- **Your tasks**
1. Using the passage on the Danish asylum decision, answer each question below on its own line, marked (a), (b) and (c).
(a) On essential points, what kind of statements did the majority of the Refugee Appeals Board say the applicant had made?
(b) In what situation does the Refugee Appeals Board normally not order an examination for signs of torture?
(c) What nationality was the person in the case of K.H. v. Denmark?
2. Extend the passage on the Danish asylum decision with new text that follows on from its last sentence.

- **Text under study**
- Opening Delimiter -
4.10As can be seen from the decision made by the Refugee Appeals Board, the Board did not consider as a fact the complainant’s statement concerning his grounds for seeking asylum, since the majority of members of the Board emphasized that, on essential points, the applicant had made inconsistent and augmentative statements, and that he and his partner had made inconsistent statements concerning the reason for their departure from the Sudan (see paras. 4.3 and 4.4 above). The Board thus found that the complainant had failed to substantiate his claim that he had been subjected to torture.

4.11As regards the complainant’s observations that the Danish immigration authorities decided the complainant’s application for asylum without initiating an examination for signs of torture even though the complainant had consented to undergoing such examination, the State party observes that the Refugee Appeals Board normally does not order an examination for signs of torture where the asylum seeker has appeared non-credible throughout the proceedings, and the Board therefore has to reject the asylum seeker’s statement about torture in its entirety. The State party submits that the case considered by the Committee in the case of K.H. v. Denmark differs considerably from the complainant’s case in that it concerned an Afghan national whose grounds for seeking asylum were related to the Taliban, and that the Board “could find the complainant’s statement regarding his conflicts with the Taliban as a fact”.
- Closing Delimiter -
- **Data listing**
- Opening Delimiter -
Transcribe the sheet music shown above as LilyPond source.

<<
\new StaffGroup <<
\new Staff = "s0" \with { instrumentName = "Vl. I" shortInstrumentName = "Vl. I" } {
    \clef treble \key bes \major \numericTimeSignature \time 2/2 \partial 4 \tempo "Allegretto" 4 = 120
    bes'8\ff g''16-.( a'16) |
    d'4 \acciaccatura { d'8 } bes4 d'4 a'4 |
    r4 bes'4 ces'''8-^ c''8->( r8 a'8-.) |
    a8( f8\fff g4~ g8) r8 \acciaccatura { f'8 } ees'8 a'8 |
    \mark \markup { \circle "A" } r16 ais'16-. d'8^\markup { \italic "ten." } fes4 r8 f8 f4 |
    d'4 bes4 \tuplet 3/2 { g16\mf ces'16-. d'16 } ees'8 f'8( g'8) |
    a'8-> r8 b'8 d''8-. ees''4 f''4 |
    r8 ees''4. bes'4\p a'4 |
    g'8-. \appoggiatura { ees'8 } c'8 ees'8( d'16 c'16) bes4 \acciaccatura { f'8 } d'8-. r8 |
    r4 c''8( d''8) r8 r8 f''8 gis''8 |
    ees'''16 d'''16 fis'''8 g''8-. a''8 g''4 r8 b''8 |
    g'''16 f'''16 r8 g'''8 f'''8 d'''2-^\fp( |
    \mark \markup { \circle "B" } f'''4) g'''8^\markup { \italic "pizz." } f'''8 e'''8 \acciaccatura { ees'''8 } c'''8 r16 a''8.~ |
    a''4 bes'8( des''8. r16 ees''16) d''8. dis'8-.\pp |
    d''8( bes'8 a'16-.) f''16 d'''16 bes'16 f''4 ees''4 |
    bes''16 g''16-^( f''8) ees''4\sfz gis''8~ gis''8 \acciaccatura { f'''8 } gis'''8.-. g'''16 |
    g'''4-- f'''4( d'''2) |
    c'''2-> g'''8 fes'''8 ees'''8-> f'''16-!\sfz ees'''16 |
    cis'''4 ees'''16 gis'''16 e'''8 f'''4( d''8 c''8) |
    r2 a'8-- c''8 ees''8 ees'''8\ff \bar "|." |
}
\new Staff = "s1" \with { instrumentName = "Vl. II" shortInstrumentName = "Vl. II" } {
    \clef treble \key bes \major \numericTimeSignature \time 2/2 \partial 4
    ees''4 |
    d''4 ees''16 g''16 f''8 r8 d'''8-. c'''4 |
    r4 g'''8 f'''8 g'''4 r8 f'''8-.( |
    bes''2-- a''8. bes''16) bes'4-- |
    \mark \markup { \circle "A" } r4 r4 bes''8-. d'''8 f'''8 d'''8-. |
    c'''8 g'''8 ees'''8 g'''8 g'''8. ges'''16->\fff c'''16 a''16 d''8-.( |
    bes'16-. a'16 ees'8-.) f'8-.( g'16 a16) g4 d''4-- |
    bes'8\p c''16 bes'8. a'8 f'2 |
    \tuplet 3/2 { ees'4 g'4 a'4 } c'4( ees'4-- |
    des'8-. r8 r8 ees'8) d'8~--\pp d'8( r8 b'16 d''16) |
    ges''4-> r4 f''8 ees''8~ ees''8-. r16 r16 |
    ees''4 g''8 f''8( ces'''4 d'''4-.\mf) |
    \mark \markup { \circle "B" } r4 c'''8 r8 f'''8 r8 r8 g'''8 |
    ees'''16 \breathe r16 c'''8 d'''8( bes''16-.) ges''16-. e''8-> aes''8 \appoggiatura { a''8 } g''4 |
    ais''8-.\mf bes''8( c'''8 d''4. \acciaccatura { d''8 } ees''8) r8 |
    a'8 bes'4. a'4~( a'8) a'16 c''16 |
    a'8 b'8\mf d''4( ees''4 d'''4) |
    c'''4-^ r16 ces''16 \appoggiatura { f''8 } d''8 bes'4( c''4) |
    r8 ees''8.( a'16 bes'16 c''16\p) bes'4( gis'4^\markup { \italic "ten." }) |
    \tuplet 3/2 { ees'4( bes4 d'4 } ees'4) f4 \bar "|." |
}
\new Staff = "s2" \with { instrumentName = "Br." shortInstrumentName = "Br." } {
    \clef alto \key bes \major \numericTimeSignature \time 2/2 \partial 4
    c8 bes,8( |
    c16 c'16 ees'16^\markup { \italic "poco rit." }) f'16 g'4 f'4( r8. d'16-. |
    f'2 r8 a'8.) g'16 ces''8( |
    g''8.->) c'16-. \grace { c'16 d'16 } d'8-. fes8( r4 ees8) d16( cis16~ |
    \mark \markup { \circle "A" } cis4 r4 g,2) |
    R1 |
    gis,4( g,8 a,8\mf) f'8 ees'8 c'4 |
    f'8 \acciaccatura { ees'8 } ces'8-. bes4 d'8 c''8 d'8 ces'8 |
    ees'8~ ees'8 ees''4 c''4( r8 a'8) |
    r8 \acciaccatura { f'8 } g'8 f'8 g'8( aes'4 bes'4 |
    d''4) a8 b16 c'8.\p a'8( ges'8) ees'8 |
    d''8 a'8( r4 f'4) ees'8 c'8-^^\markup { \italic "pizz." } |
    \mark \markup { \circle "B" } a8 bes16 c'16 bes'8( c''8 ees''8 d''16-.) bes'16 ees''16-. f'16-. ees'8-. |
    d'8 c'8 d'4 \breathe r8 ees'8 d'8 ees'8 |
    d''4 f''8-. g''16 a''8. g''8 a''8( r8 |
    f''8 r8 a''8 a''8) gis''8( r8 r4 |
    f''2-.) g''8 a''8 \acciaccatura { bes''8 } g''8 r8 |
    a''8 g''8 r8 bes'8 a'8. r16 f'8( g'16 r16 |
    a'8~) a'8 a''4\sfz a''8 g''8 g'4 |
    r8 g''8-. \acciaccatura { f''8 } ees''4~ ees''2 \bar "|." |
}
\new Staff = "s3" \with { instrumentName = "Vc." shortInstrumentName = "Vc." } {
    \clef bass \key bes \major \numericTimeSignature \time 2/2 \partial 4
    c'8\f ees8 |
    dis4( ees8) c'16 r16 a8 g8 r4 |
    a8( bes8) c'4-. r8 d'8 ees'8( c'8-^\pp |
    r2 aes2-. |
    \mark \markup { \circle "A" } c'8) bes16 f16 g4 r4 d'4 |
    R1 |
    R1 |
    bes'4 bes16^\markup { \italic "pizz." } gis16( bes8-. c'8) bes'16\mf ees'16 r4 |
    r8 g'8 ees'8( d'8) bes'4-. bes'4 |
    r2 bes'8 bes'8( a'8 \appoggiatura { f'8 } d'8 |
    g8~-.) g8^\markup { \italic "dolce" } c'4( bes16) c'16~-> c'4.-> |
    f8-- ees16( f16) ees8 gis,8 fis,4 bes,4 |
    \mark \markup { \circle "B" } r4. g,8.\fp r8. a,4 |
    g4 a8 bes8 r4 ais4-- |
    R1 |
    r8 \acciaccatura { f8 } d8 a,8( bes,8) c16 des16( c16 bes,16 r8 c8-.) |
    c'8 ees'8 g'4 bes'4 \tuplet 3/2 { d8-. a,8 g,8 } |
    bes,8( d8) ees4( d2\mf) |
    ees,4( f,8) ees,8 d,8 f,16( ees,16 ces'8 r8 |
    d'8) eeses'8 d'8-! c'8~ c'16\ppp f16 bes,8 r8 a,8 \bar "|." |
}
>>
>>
- Closing Delimiter -
- **Written answers**
1.
(a) Inconsistent and augmentative statements.
(b) When the asylum seeker has appeared non-credible throughout the proceedings.
(c) Afghan.

2.
4.12The Refugee Appeals Board also found that the complainant’s relationship with a Christian woman did not justify asylum (see para. 4.4 above). In this respect, the State party refers to the International Religious Freedom Report for 2012Sudan published by the Department of State of the United States of America on 30 July 2012, which was also included in the background material of the Board in the assessment of the complainant’s case. Upon an overall assessment of the information provided by the complainant for the case, in conjunction with the other particulars provided, including the information provided by the complainant’s partner and the background information available on the situation in the complainant’s home region, the majority of Board members could not accept as facts the complainant’s statements about conflicts with authorities or others in the Sudan prior to his departure. The State party moreover maintains that neither the fact that the decision made by the Board was a majority decision nor the fact that the complainant comes from a country where gross violations of human rights occur can lead to a different assessment of the case.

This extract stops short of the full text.